Text segment
+---+
Scaling and Security Practices for Modern Applications
Common practices for structuring secure data, choosing rendering strategies and scaling SSR for large datasets
Last updated: 8/15/2025
This guide covers common practices for structuring and securing your data, choosing between server-side and client-side rendering, securing client-side data fetching and scaling Server-Side Rendering (SSR) for large datasets.
1. Separating Sensitive Data into Secure Tables
One of the most effective ways to protect sensitive information is to physically separate it into its own database table with stricter security rules.
Why Split Data Into Separate Tables?
If sensitive columns live in the same table as public ones, a single overly-permissive query or view could leak private data.
+---+
Provided data
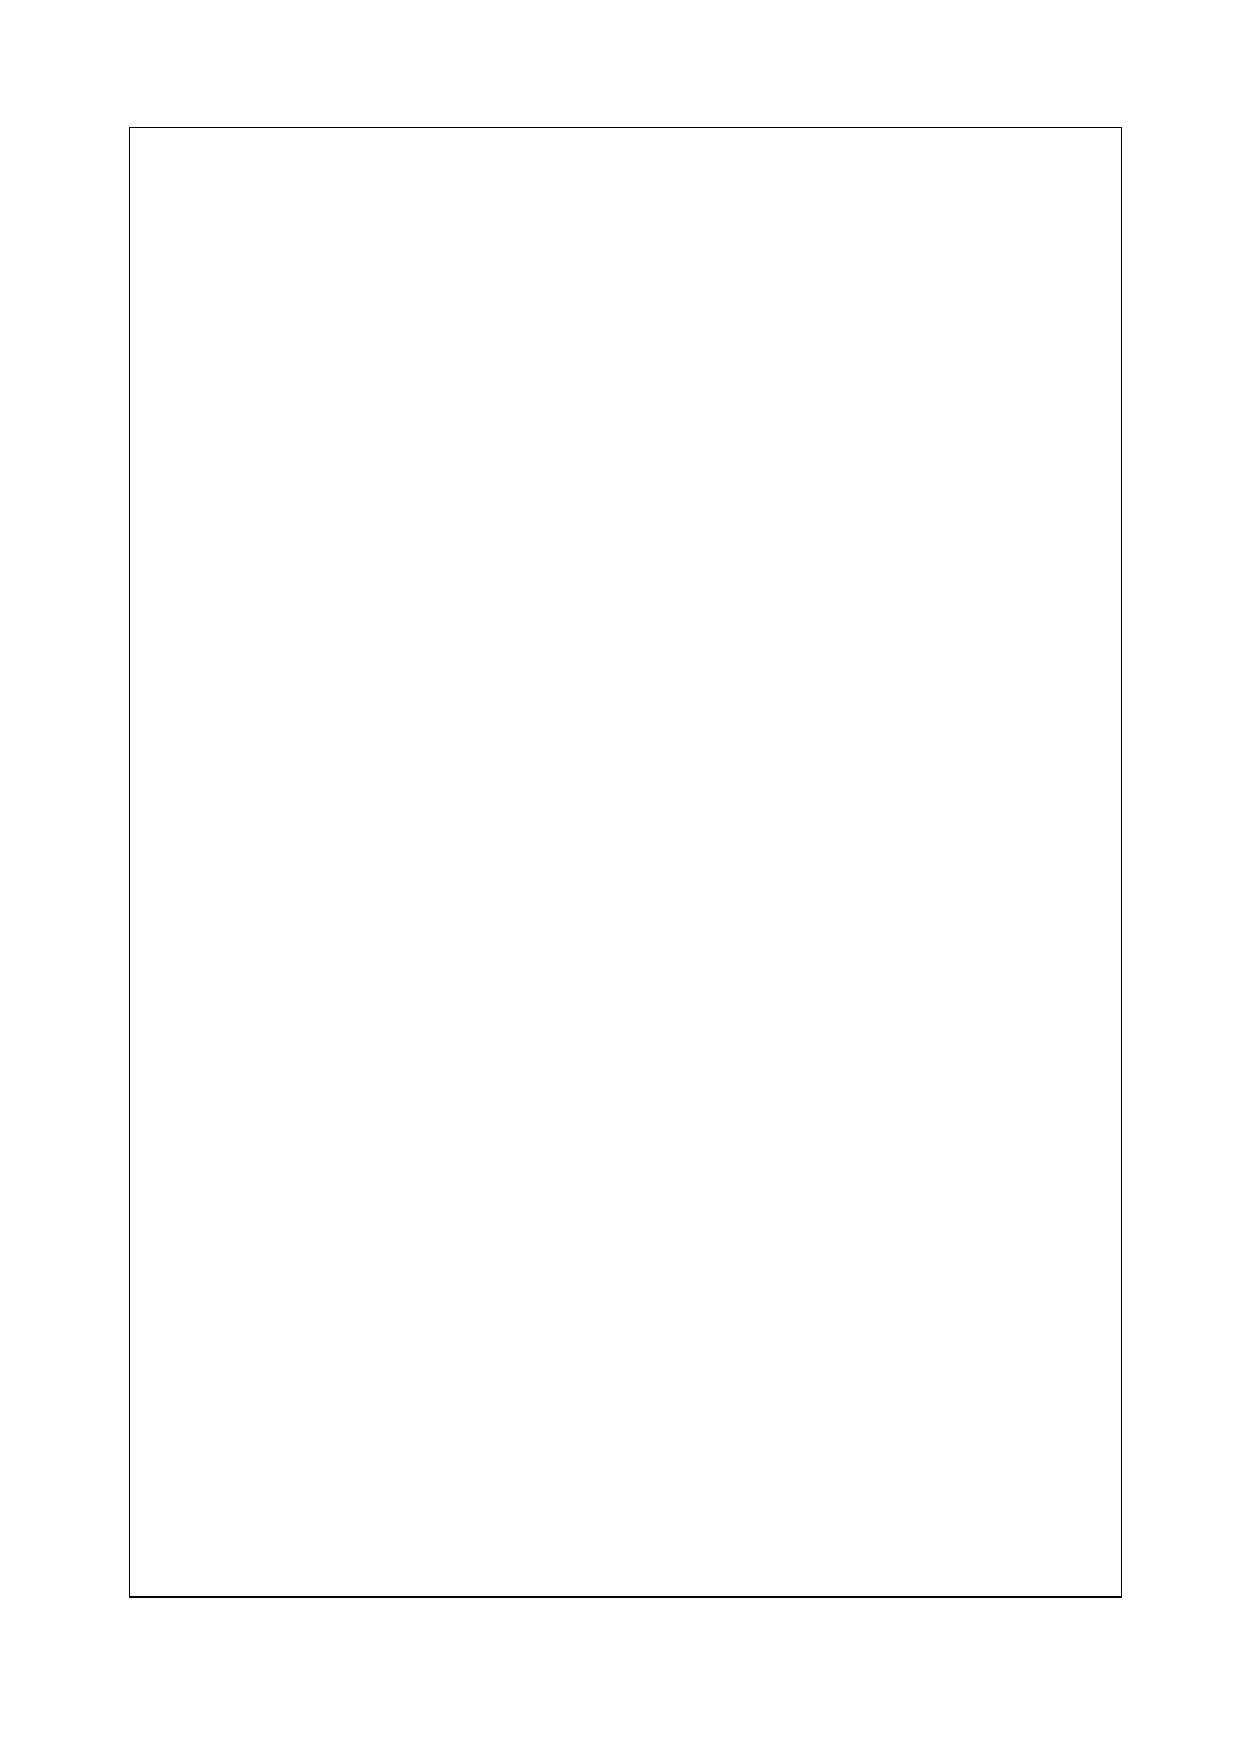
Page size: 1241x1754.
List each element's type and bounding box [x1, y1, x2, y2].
+---+
Instructions
a - Answer these about the scaling and security guide above:
(i) On what date was the guide last updated?
(ii) What does the guide say SSR stands for?
(iii) What single mistake could leak private data when sensitive columns share a table with public ones?
b - From the scaling and security guide above, return the passage starting at "1. Separating Sensitive" and ending at "leak private data.".
c - Write the next part of the scaling and security guide, continuing after its last sentence.

Written responses
a -
(i) 8/15/2025
(ii) Server-Side Rendering
(iii) A single overly-permissive query or view

b -
1. Separating Sensitive Data into Secure Tables
One of the most effective ways to protect sensitive information is to physically separate it into its own database table with stricter security rules.
Why Split Data Into Separate Tables?
If sensitive columns live in the same table as public ones, a single overly-permissive query or view could leak private data.

c -
By moving those fields into a dedicated private table with Row-Level Security (RLS) enabled (default-deny), you create a strong separation between what's public and what's private.
How It Works
+—————––+ +—————––+
| Public Table | | Private Table |
|—————––| |—————––|
| id (PK) |<—––| listing_id (FK) |
| title | | seller_phone |
| price_display | | seller_email |
| status | | valuation_notes |
+—————––+ +—————––+
^ Broad RLS ^ Strict RLS
| |
Accessible to many Accessible only to
(or even public) authorised roles
Hardening Best Practices
- Default-deny and scope access (enable RLS and scope policies by tenant, user, or role)
- Avoid accidental leaks via views (exclude private columns from public views; keep internal views in restricted schemas)
- Use RPC or server functions for combined access (validate permissions server-side and return only required fields)
- Separate highly sensitive data further (place extremely sensitive fields like passwords and tokens in their own stricter table)
- Control media access (store public media in public buckets; private media in private buckets with signed URLs and short expiry)
- Audit access (log queries to private tables and monitor for anomalies)
- Test like an attacker (attempt queries as unauthenticated or unauthorised users to verify no sensitive rows are returned)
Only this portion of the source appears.